*** Information given ***
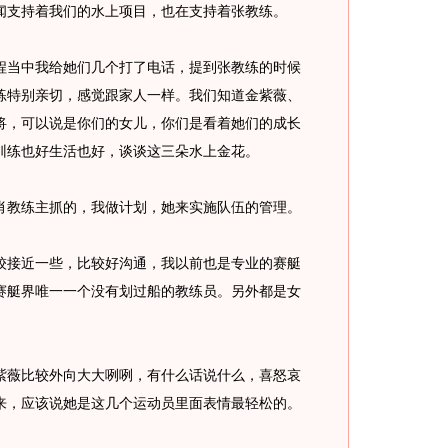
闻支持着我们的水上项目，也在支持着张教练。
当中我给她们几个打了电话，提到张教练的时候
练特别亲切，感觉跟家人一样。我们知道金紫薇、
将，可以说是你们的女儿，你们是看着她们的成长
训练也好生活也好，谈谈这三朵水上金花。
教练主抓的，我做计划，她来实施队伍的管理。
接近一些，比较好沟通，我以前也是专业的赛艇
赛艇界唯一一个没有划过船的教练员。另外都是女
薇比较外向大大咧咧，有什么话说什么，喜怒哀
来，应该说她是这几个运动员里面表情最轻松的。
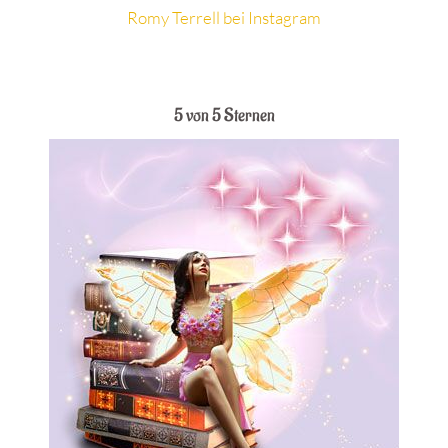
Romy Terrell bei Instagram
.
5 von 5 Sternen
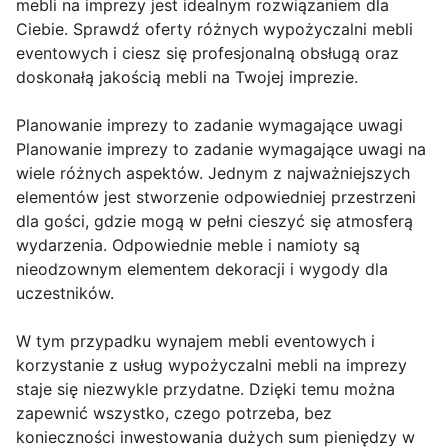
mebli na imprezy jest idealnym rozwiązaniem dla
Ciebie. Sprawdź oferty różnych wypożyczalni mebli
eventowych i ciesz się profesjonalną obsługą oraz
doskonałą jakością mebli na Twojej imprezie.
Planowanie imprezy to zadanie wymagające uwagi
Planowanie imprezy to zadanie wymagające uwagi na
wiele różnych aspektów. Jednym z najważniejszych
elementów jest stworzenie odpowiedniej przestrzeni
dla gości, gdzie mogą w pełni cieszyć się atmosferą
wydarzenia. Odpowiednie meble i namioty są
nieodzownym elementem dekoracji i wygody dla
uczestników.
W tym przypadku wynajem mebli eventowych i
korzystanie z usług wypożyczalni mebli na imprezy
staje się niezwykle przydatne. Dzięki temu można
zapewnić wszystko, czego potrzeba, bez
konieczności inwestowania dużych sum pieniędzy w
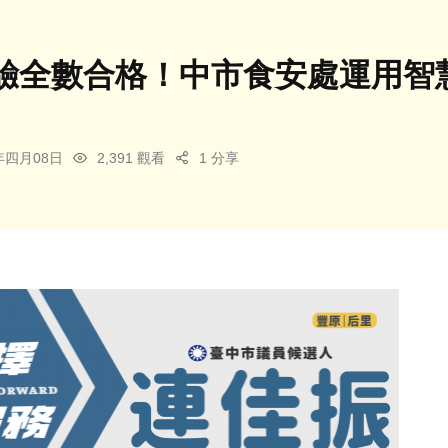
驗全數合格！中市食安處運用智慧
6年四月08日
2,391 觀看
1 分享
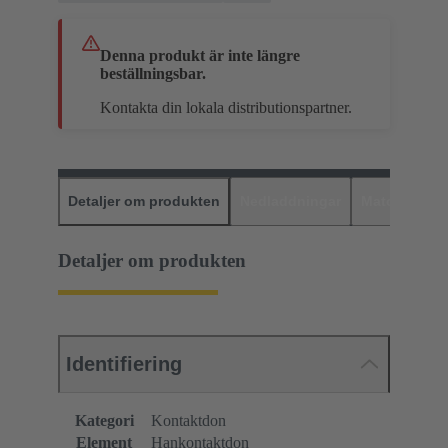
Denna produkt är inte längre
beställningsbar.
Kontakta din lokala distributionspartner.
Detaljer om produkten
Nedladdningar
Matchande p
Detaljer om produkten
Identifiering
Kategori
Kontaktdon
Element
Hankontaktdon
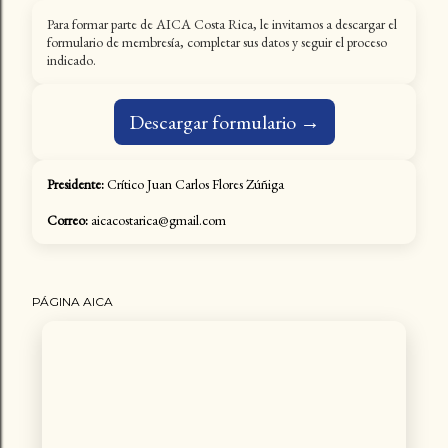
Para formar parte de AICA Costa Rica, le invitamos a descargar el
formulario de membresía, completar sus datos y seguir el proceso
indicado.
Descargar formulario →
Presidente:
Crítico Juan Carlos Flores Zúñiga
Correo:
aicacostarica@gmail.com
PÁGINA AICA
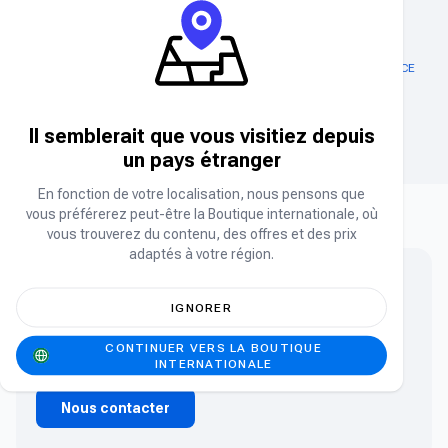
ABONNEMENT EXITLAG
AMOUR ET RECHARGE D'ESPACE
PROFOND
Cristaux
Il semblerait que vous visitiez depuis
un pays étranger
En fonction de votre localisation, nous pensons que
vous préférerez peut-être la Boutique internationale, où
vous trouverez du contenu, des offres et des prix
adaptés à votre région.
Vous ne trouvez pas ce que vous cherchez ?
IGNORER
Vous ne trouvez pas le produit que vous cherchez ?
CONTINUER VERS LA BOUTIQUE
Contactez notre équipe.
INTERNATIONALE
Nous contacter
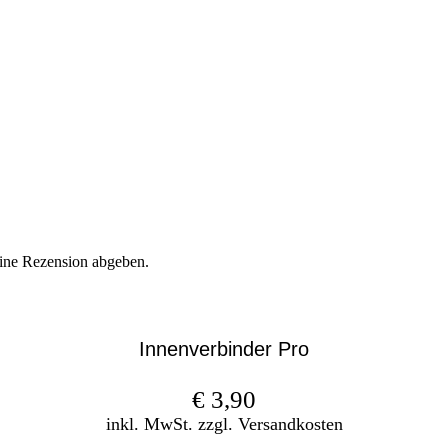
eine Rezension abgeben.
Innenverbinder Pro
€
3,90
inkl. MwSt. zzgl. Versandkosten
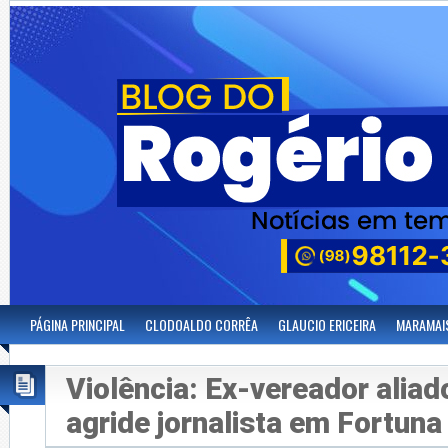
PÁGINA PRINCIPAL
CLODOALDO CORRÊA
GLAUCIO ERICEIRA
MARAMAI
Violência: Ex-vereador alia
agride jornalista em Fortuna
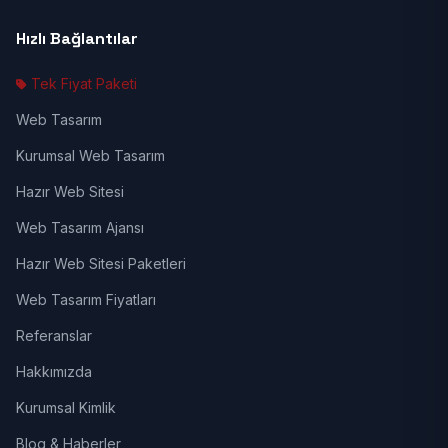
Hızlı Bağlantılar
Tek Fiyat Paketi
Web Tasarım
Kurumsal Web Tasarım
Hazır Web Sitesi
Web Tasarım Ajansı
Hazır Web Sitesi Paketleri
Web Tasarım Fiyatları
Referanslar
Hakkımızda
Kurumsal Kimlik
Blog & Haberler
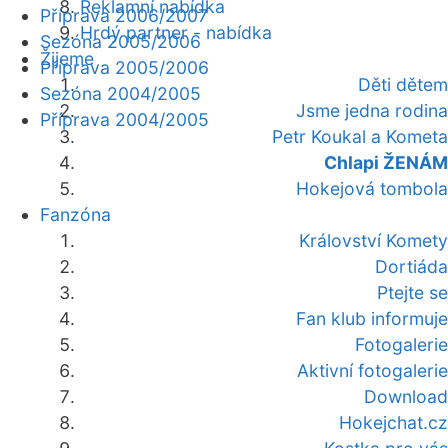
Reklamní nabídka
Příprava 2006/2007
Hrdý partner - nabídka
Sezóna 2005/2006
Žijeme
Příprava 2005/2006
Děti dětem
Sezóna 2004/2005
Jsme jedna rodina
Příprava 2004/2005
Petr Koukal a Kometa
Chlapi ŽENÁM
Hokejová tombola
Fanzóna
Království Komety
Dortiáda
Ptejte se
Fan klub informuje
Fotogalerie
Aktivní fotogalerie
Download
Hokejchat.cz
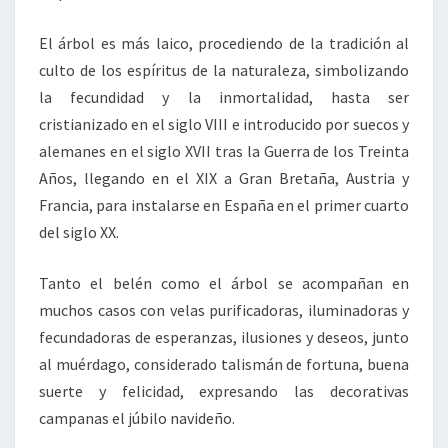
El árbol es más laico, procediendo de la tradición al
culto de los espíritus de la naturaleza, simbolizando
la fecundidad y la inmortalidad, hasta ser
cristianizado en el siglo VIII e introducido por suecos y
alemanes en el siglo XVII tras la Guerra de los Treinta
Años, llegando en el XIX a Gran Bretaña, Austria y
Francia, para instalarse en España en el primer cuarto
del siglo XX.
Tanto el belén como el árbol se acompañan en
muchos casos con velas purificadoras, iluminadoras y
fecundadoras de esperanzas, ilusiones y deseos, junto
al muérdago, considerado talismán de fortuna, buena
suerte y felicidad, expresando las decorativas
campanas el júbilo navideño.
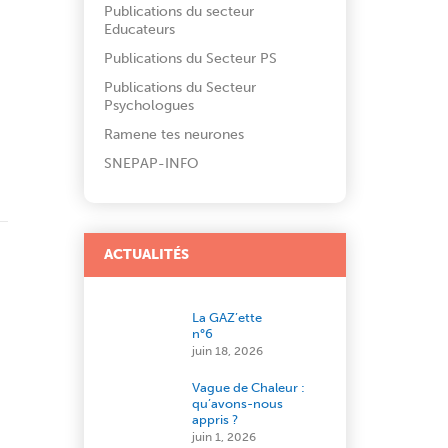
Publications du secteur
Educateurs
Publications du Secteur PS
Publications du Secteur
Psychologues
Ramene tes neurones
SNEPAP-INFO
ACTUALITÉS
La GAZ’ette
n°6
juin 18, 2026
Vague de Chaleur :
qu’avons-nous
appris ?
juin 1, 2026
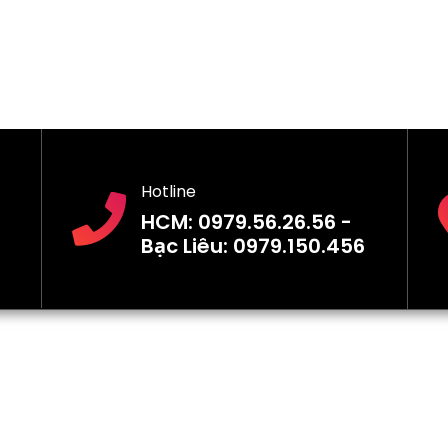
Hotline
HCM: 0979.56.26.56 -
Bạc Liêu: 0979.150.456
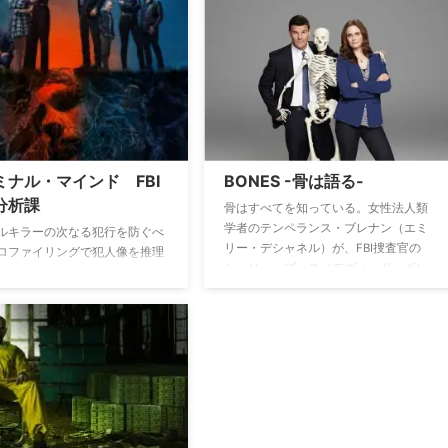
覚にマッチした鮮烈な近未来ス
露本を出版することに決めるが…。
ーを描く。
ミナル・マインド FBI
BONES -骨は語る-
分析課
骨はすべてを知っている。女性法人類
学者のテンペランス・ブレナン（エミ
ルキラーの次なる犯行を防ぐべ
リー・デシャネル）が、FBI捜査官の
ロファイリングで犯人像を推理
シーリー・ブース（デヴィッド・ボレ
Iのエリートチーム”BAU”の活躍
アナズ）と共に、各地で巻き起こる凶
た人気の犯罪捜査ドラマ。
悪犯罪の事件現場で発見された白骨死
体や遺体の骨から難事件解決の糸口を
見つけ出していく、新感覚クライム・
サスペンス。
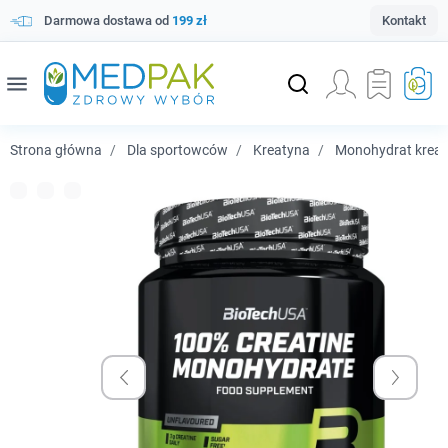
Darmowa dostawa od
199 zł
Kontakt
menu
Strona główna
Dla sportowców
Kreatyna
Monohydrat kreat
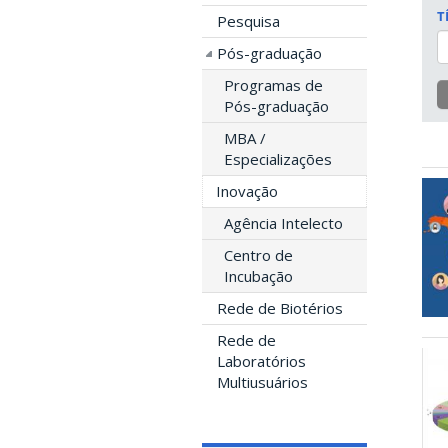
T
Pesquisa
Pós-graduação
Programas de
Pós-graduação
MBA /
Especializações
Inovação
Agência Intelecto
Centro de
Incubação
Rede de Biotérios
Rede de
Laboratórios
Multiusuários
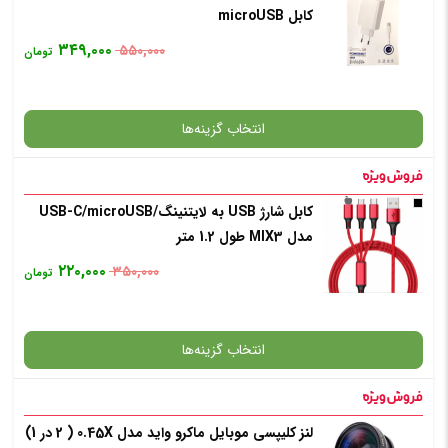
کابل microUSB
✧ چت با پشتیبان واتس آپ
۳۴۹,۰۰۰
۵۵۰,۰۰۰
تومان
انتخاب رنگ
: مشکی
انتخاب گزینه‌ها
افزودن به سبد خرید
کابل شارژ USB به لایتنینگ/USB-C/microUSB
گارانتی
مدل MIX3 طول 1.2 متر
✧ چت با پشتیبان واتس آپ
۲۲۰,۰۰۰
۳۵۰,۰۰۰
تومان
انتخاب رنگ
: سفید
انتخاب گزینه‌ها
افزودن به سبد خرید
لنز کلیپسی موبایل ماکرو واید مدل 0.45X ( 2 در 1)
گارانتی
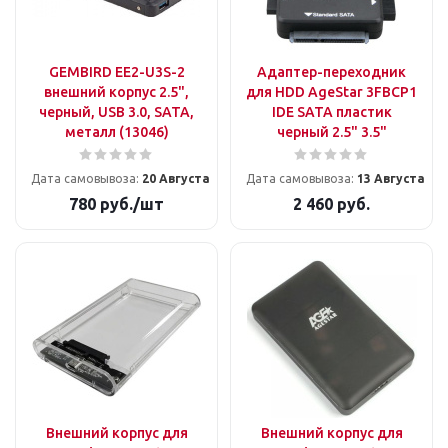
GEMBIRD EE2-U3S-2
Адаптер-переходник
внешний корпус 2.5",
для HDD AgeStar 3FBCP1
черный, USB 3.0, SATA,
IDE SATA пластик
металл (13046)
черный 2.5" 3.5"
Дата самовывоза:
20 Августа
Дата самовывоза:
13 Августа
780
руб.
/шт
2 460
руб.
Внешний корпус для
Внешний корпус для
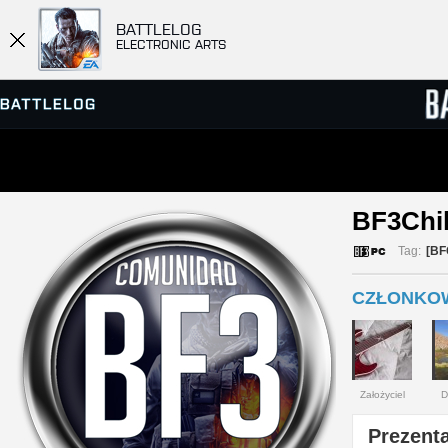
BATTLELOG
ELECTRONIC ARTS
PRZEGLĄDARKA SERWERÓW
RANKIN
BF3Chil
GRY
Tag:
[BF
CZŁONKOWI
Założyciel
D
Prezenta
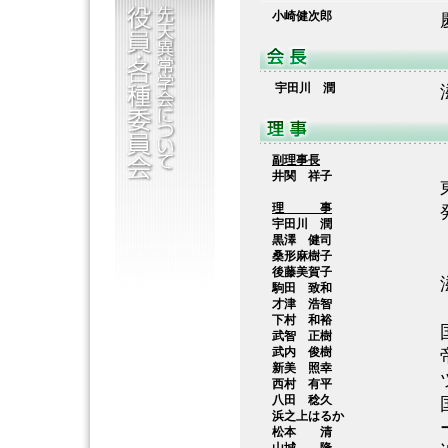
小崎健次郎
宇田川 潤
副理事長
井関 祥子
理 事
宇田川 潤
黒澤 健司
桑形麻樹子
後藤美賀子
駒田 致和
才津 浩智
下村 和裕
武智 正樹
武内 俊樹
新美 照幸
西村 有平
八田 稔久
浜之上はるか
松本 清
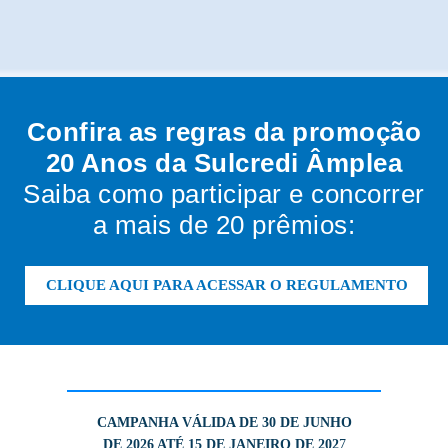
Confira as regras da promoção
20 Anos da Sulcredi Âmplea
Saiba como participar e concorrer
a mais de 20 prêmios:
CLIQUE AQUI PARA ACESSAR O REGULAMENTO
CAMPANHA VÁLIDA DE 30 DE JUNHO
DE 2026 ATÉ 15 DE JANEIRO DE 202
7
*** End of Information given ***
◆ **Exercise goal**
Write out every line of text in the listing above without changing a character, and leave all of the pictures out of your copy.

◆ **Written solution**
闻支持着我们的水上项目，也在支持着张教练。
当中我给她们几个打了电话，提到张教练的时候
练特别亲切，感觉跟家人一样。我们知道金紫薇、
将，可以说是你们的女儿，你们是看着她们的成长
训练也好生活也好，谈谈这三朵水上金花。
教练主抓的，我做计划，她来实施队伍的管理。
接近一些，比较好沟通，我以前也是专业的赛艇
赛艇界唯一一个没有划过船的教练员。另外都是女
薇比较外向大大咧咧，有什么话说什么，喜怒哀
来，应该说她是这几个运动员里面表情最轻松的。
Romy Terrell bei Instagram
.
5 von 5 Sternen
mebli na imprezy jest idealnym rozwiązaniem dla
Ciebie. Sprawdź oferty różnych wypożyczalni mebli
eventowych i ciesz się profesjonalną obsługą oraz
doskonałą jakością mebli na Twojej imprezie.
Planowanie imprezy to zadanie wymagające uwagi
Planowanie imprezy to zadanie wymagające uwagi na
wiele różnych aspektów. Jednym z najważniejszych
elementów jest stworzenie odpowiedniej przestrzeni
dla gości, gdzie mogą w pełni cieszyć się atmosferą
wydarzenia. Odpowiednie meble i namioty są
nieodzownym elementem dekoracji i wygody dla
uczestników.
W tym przypadku wynajem mebli eventowych i
korzystanie z usług wypożyczalni mebli na imprezy
staje się niezwykle przydatne. Dzięki temu można
zapewnić wszystko, czego potrzeba, bez
konieczności inwestowania dużych sum pieniędzy w
驗全數合格！中市食安處運用智慧
6年四月08日
2,391 觀看
1 分享
Denna produkt är inte längre
beställningsbar.
Kontakta din lokala distributionspartner.
Detaljer om produkten
Nedladdningar
Matchande p
Detaljer om produkten
Identifiering
Kategori
Kontaktdon
Element
Hankontaktdon
Para formar parte de AICA Costa Rica, le invitamos a descargar el
formulario de membresía, completar sus datos y seguir el proceso
indicado.
Descargar formulario →
Presidente:
Crítico Juan Carlos Flores Zúñiga
Correo:
aicacostarica@gmail.com
PÁGINA AICA
ABONNEMENT EXITLAG
AMOUR ET RECHARGE D'ESPACE
PROFOND
Cristaux
Il semblerait que vous visitiez depuis
un pays étranger
En fonction de votre localisation, nous pensons que
vous préférerez peut-être la Boutique internationale, où
vous trouverez du contenu, des offres et des prix
adaptés à votre région.
Vous ne trouvez pas ce que vous cherchez ?
IGNORER
Vous ne trouvez pas le produit que vous cherchez ?
CONTINUER VERS LA BOUTIQUE
Contactez notre équipe.
INTERNATIONALE
Nous contacter
eine Rezension abgeben.
Innenverbinder Pro
€
3,90
inkl. MwSt. zzgl. Versandkosten
PÁGINA PRINCIPAL
CLODOALDO CORRÊA
GLAUCIO ERICEIRA
MARAMAI
Violência: Ex-vereador alia
agride jornalista em Fortuna
Hızlı Bağlantılar
Tek Fiyat Paketi
Web Tasarım
Kurumsal Web Tasarım
Hazır Web Sitesi
Web Tasarım Ajansı
Hazır Web Sitesi Paketleri
Web Tasarım Fiyatları
Referanslar
Hakkımızda
Kurumsal Kimlik
Blog & Haberler
Reklamní nabídka
Příprava 2006/2007
Hrdý partner - nabídka
Sezóna 2005/2006
Žijeme
Příprava 2005/2006
Děti dětem
Sezóna 2004/2005
Jsme jedna rodina
Příprava 2004/2005
Petr Koukal a Kometa
Chlapi ŽENÁM
Hokejová tombola
Fanzóna
Království Komety
Dortiáda
Ptejte se
Fan klub informuje
Fotogalerie
Aktivní fotogalerie
Download
Hokejchat.cz
El árbol es más laico, procediendo de la tradición al
culto de los espíritus de la naturaleza, simbolizando
la fecundidad y la inmortalidad, hasta ser
cristianizado en el siglo VIII e introducido por suecos y
alemanes en el siglo XVII tras la Guerra de los Treinta
Años, llegando en el XIX a Gran Bretaña, Austria y
Francia, para instalarse en España en el primer cuarto
del siglo XX.
Tanto el belén como el árbol se acompañan en
muchos casos con velas purificadoras, iluminadoras y
fecundadoras de esperanzas, ilusiones y deseos, junto
al muérdago, considerado talismán de fortuna, buena
suerte y felicidad, expresando las decorativas
campanas el júbilo navideño.
Publications du secteur
Educateurs
Publications du Secteur PS
Publications du Secteur
Psychologues
Ramene tes neurones
SNEPAP-INFO
ACTUALITÉS
La GAZ’ette
n°6
juin 18, 2026
Vague de Chaleur :
qu’avons-nous
appris ?
juin 1, 2026
Hotline
HCM: 0979.56.26.56 -
Bạc Liêu: 0979.150.456
覚にマッチした鮮烈な近未来ス
露本を出版することに決めるが…。
ーを描く。
ミナル・マインド FBI
BONES -骨は語る-
分析課
骨はすべてを知っている。女性法人類
学者のテンペランス・ブレナン（エミ
ルキラーの次なる犯行を防ぐべ
リー・デシャネル）が、FBI捜査官の
ロファイリングで犯人像を推理
シーリー・ブース（デヴィッド・ボレ
Iのエリートチーム”BAU”の活躍
アナズ）と共に、各地で巻き起こる凶
た人気の犯罪捜査ドラマ。
悪犯罪の事件現場で発見された白骨死
体や遺体の骨から難事件解決の糸口を
見つけ出していく、新感覚クライム・
サスペンス。
Darmowa dostawa od
199 zł
Kontakt
menu
Strona główna
Dla sportowców
Kreatyna
Monohydrat kreat
T
Pesquisa
Pós-graduação
Programas de
Pós-graduação
MBA /
Especializações
Inovação
Agência Intelecto
Centro de
Incubação
Rede de Biotérios
Rede de
Laboratórios
Multiusuários
کابل microUSB
✧ چت با پشتیبان واتس آپ
۳۴۹,۰۰۰
۵۵۰,۰۰۰
تومان
انتخاب رنگ
: مشکی
انتخاب گزینه‌ها
افزودن به سبد خرید
کابل شارژ USB به لایتنینگ/USB-C/microUSB
گارانتی
مدل MIX3 طول 1.2 متر
✧ چت با پشتیبان واتس آپ
۲۲۰,۰۰۰
۳۵۰,۰۰۰
تومان
انتخاب رنگ
: سفید
انتخاب گزینه‌ها
افزودن به سبد خرید
لنز کلیپسی موبایل ماکرو واید مدل 0.45X ( 2 در 1)
گارانتی
GEMBIRD EE2-U3S-2
Адаптер-переходник
внешний корпус 2.5",
для HDD AgeStar 3FBCP1
черный, USB 3.0, SATA,
IDE SATA пластик
металл (13046)
черный 2.5" 3.5"
Дата самовывоза:
20 Августа
Дата самовывоза:
13 Августа
780
руб.
/шт
2 460
руб.
Внешний корпус для
Внешний корпус для
BATTLELOG
ELECTRONIC ARTS
PRZEGLĄDARKA SERWERÓW
RANKIN
BF3Chil
GRY
Tag:
[BF
CZŁONKOWI
Założyciel
D
Prezenta
小崎健次郎
宇田川 潤
副理事長
井関 祥子
理 事
宇田川 潤
黒澤 健司
桑形麻樹子
後藤美賀子
駒田 致和
才津 浩智
下村 和裕
武智 正樹
武内 俊樹
新美 照幸
西村 有平
八田 稔久
浜之上はるか
松本 清
Confira as regras da promoção
20 Anos da Sulcredi Âmplea
Saiba como participar e concorrer
a mais de 20 prêmios:
CLIQUE AQUI PARA ACESSAR O REGULAMENTO
CAMPANHA VÁLIDA DE 30 DE JUNHO
DE 2026 ATÉ 15 DE JANEIRO DE 202
7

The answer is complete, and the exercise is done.